The most common cause of sluggish shifting is the bits of the nice trail or road you just rode concealing themselves between cable and casing. Cleaning the bike can sometimes serve only to solidify the mud or dust so you have to be careful. Full suspension bikes suffer particularly badly – the loops of casing necessary to connect rear brake and gear cables across the central hinge are often a magnet for unwanted grit. Luckily, the cable stops on frames are slotted, allowing you to remove the casing and clean the sections of cable normally hidden within.

Pull casing forward and out of cable stop

Pull casing forward and out of cable stop

Inspect cable and casing before you start – if either are kinked, frayed or corroded, it’s time to replace them. For gear cables, lift your back wheel off the ground. Shift into the largest sprocket front and rear, then stop pedalling. Click your shifters as if changing into the smallest sprocket and smallest chainring

For V-brake cables, squeeze the brake units together, slide back the rubber boot and release the noodle from its hanger. For mechanical disc brakes, push the actuation lever upwards, as if applying the brake. This creates slack in the cable. Follow the section of outer casing that emerges from the shifter or lever, to the cable stop on the frame. Pull the outer casing forwards and wiggle the cable out of the slot in the cable slot. Repeat at all the other cable stops. Slide the sections of casing along the cable and clean all the concealed sections (a light oil such as GT85 or WD40 works well). Re-lubricate the cable with a heavier oil – whatever you use for your chain is perfect. Slide the casings gently back into place, careful to avoid kinking the cable. Settle them back into the cable stops. For mechanical disc brakes, you need to pull the actuation lever up again to give yourself enough cable slack.
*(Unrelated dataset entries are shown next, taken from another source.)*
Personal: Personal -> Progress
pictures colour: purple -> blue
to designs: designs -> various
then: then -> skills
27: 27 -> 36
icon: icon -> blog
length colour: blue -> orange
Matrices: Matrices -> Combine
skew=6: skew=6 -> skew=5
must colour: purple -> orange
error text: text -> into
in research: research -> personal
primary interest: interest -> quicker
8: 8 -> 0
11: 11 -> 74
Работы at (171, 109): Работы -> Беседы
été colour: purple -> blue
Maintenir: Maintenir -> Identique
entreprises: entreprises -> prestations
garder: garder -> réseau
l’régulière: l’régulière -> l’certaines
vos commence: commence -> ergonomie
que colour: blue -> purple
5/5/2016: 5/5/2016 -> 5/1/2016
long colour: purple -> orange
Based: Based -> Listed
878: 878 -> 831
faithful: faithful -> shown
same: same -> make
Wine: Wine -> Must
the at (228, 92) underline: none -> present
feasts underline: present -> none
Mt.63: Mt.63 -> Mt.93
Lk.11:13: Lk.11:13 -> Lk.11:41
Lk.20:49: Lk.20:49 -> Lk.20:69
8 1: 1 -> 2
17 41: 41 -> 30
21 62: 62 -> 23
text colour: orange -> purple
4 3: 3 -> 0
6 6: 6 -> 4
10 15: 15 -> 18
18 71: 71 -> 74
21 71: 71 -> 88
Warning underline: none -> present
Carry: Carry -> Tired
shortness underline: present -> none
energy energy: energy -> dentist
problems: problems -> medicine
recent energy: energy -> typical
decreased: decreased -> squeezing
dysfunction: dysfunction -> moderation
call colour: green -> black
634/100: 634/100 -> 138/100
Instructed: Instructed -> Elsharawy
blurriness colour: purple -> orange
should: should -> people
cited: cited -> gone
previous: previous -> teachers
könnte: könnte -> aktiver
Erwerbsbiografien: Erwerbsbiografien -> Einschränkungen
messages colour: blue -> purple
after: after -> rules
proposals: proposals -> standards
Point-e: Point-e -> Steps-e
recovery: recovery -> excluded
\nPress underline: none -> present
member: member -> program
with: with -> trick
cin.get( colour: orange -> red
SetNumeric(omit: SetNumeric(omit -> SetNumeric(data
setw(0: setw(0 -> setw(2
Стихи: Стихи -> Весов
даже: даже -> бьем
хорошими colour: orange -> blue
Reconnect the V-brake cable. For gear cables, lift up the back of the bike and turn the pedals around to allow the chain to find a gear. You may need to operate the brake or gear levers several times to pull the outer casing firmly back into the cable stops.

Upgrade cable kits

The standard cable set-up, with a steel cable running through a Teflon-lined casing, works well in most circumstances, as long as it’s kept clean and lubricated. But a variety of upgrade cables are available that will last longer in messier environments. The simplest solution is to use a smooth inner wire that’s been pre-coated with Teflon. These still need lubrication, but they will stay cleaner than standard cables and will reduce friction between cable and casing. They are slightly more expensive than standard cables but are no more difficult to fit.

Signed, sealed, delivered

A more extreme solution is to use a sealed cable kit – Gore-Tex cable kits are the most common example. These use a very smooth Gore-Tex coating (more commonly found as a waterproof, breathable jacket lining) on the cable. The kit comes with a plastic tube that protects the cable through its entire length. A rubber boot guards the end of the cable, stopping mud, grit or sand from creeping into the gap between cable and protective lining. The Gore- Tex coating has to be stripped off the end of the cable, so that it can be clamped securely. These sets are fiddly to set up, so follow the instructions that come with the pack carefully. Once fitted, though, the cables and casings are good quality and last much longer than standard cables. They’re worth the extra money and effort.